Phase II Study of Trifluridine/Tipiracil in Metastatic Breast Cancers with or without Prior Exposure to Fluoropyrimidines (Eur J Cancer, Oct 2023)

Joline S J Lim 1Samuel G W Ow 2Andrea L A Wong 3Matilda X W Lee 2Gloria H J Chan 2Jia Li Low 2Raghav Sundar 4Joan R E Choo 2Wan Qin Chong 2Yvonne L E Ang 2Bee Choo Tai 5Soo Chin Lee 6

Affiliations

  • 1Department of Hematology-Oncology, National University Cancer Institute, Singapore, Singapore; Experimental Therapeutics Programme, Cancer Science Institute, Singapore, Singapore; Department of Medicine, Yong Loo Lin School of Medicine, National University Singapore, Singapore.
  • 2Department of Hematology-Oncology, National University Cancer Institute, Singapore, Singapore.
  • 3Department of Hematology-Oncology, National University Cancer Institute, Singapore, Singapore; Experimental Therapeutics Programme, Cancer Science Institute, Singapore, Singapore.
  • 4Department of Hematology-Oncology, National University Cancer Institute, Singapore, Singapore; Department of Medicine, Yong Loo Lin School of Medicine, National University Singapore, Singapore.
  • 5Saw Swee Hock School of Public Health, National University Singapore, Singapore.
  • 6Department of Hematology-Oncology, National University Cancer Institute, Singapore, Singapore; Experimental Therapeutics Programme, Cancer Science Institute, Singapore, Singapore; Department of Medicine, Yong Loo Lin School of Medicine, National University Singapore, Singapore. Electronic address: csilsc@nus.edu.sg.

Abstract

Background: Fluoropyrimidines are commonly used in the treatment of metastatic breast cancer (MBC), and trifluridine/tipiracil (FTD/TPI) has shown activity in patients with colorectal and gastric cancers despite prior exposure to fluoropyrimidines. We investigate the role of FTD/TPI in patients with MBC with or without prior fluoropyridines in a single-arm phase II study.

- [Work to be completed] Copy out the part of the trifluridine/tipiracil study excerpt starting with "Joline S J Lim 1Samuel" and going on through "Science Institute, Singapore, Singapore.". The data after this point is separate from the trifluridine/tipiracil study excerpt.

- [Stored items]

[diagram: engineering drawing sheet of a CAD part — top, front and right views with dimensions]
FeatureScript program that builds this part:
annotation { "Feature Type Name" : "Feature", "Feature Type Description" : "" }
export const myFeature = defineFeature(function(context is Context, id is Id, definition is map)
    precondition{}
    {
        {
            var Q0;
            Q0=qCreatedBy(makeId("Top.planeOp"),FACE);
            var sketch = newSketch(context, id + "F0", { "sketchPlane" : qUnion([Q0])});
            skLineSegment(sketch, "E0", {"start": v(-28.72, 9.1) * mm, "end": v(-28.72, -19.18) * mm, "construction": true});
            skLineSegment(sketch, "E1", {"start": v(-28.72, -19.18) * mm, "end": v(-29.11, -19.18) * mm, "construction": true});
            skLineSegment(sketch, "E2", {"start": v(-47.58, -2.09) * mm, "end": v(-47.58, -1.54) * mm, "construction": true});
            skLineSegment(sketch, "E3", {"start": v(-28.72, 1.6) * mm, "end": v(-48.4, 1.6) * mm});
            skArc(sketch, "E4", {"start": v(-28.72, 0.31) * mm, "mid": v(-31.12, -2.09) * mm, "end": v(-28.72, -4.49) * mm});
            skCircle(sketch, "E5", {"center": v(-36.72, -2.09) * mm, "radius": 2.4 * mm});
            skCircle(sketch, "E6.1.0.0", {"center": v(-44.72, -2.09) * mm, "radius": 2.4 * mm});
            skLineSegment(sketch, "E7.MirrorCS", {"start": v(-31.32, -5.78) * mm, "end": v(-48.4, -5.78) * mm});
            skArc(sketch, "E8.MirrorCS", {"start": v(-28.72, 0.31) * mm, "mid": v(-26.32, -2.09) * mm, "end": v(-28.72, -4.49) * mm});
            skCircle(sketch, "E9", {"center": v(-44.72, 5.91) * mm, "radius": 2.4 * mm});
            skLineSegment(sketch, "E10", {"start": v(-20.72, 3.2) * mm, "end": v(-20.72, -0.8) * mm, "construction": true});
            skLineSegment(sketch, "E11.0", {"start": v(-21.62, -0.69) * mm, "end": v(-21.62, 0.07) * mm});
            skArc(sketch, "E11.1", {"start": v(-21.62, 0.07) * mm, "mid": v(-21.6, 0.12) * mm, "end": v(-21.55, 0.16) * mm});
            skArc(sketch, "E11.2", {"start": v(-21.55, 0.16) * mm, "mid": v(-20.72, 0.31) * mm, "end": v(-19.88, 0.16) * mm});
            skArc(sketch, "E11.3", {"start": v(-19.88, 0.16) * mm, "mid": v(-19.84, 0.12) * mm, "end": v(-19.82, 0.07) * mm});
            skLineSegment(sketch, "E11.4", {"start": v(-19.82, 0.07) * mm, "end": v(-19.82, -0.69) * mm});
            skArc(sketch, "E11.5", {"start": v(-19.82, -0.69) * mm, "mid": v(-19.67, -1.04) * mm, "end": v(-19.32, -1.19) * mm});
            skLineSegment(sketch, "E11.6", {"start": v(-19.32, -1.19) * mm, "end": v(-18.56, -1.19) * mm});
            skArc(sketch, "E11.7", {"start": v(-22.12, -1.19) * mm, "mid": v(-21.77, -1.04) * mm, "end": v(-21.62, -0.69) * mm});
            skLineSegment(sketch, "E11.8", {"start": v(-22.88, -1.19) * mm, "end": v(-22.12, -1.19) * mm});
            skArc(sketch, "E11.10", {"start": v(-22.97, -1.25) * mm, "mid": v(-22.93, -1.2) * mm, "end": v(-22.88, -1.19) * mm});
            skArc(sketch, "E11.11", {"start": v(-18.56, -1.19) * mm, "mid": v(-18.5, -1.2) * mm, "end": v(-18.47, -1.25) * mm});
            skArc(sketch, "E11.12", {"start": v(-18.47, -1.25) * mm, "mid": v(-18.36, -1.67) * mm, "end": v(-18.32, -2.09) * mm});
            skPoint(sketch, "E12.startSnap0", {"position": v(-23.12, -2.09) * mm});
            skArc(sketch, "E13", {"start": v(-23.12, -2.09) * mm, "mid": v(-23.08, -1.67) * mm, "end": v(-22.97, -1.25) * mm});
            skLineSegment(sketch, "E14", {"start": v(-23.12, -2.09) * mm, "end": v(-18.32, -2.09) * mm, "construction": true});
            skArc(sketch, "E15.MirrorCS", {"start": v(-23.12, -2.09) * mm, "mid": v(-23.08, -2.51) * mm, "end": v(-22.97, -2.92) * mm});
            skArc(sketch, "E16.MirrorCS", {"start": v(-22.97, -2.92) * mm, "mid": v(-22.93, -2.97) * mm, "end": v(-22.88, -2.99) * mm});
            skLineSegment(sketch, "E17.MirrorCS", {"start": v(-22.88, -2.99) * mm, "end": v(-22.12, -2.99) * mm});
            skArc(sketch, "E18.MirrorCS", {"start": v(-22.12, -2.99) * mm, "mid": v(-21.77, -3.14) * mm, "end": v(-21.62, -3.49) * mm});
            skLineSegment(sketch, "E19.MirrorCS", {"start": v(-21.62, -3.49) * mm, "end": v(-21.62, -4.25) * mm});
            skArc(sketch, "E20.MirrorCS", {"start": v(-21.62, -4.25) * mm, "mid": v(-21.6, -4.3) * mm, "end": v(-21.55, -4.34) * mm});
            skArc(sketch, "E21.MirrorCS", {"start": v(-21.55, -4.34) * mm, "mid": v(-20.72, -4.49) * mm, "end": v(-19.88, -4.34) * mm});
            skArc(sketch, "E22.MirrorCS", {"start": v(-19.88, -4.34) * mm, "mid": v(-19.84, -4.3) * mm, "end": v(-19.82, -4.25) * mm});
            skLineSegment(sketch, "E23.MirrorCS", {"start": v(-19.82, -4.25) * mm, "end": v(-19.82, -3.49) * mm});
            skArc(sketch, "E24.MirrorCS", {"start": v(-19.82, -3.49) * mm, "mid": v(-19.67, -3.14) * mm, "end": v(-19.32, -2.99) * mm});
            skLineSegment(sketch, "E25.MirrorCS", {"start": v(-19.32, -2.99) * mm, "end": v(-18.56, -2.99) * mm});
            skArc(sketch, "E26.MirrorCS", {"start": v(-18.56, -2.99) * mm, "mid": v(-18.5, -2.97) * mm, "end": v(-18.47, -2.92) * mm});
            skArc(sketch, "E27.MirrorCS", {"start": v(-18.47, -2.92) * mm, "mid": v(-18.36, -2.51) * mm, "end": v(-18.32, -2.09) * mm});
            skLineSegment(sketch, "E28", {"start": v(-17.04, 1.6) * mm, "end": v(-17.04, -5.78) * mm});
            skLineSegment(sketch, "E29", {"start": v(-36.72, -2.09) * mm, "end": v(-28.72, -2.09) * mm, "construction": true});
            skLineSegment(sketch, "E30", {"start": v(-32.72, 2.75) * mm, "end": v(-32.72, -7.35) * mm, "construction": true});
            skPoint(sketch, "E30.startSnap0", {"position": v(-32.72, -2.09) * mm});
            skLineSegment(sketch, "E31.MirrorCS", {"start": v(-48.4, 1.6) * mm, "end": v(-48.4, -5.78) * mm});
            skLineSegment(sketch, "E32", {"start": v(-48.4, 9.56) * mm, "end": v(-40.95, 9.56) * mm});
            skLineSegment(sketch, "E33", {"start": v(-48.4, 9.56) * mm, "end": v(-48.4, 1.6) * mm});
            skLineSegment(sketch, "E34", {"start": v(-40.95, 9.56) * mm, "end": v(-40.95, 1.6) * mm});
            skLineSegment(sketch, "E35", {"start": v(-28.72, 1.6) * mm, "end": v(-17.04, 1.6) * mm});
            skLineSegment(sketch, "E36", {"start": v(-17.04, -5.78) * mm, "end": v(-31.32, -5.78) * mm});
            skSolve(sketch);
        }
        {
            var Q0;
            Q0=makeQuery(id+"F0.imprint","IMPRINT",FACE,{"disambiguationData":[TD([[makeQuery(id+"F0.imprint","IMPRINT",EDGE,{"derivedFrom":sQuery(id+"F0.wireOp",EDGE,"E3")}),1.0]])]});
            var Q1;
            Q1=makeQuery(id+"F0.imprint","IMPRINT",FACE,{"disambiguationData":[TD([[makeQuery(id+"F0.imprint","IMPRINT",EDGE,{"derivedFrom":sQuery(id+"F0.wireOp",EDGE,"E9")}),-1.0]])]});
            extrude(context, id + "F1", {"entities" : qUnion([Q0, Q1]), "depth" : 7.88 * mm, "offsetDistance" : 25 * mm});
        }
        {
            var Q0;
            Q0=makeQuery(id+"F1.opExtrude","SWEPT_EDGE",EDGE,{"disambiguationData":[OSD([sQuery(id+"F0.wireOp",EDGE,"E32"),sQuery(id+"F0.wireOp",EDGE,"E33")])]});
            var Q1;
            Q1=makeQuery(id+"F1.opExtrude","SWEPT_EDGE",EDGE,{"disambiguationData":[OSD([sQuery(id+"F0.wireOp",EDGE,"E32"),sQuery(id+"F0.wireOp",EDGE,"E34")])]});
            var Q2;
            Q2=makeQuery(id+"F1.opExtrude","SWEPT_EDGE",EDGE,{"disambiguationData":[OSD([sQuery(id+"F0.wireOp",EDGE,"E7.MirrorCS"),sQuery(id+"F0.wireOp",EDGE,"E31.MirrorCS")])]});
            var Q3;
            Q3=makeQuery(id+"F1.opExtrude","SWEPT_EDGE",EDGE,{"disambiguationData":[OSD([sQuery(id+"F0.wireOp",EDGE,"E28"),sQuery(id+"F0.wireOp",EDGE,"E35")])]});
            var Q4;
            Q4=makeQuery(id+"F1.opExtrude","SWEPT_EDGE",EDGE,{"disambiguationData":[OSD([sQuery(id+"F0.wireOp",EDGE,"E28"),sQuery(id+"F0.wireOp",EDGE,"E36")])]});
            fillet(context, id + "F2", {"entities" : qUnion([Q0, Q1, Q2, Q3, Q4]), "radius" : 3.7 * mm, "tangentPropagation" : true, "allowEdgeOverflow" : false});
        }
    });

- [Exercise solution]
Joline S J Lim 1Samuel G W Ow 2Andrea L A Wong 3Matilda X W Lee 2Gloria H J Chan 2Jia Li Low 2Raghav Sundar 4Joan R E Choo 2Wan Qin Chong 2Yvonne L E Ang 2Bee Choo Tai 5Soo Chin Lee 6

Affiliations

  • 1Department of Hematology-Oncology, National University Cancer Institute, Singapore, Singapore; Experimental Therapeutics Programme, Cancer Science Institute, Singapore, Singapore; Department of Medicine, Yong Loo Lin School of Medicine, National University Singapore, Singapore.
  • 2Department of Hematology-Oncology, National University Cancer Institute, Singapore, Singapore.
  • 3Department of Hematology-Oncology, National University Cancer Institute, Singapore, Singapore; Experimental Therapeutics Programme, Cancer Science Institute, Singapore, Singapore.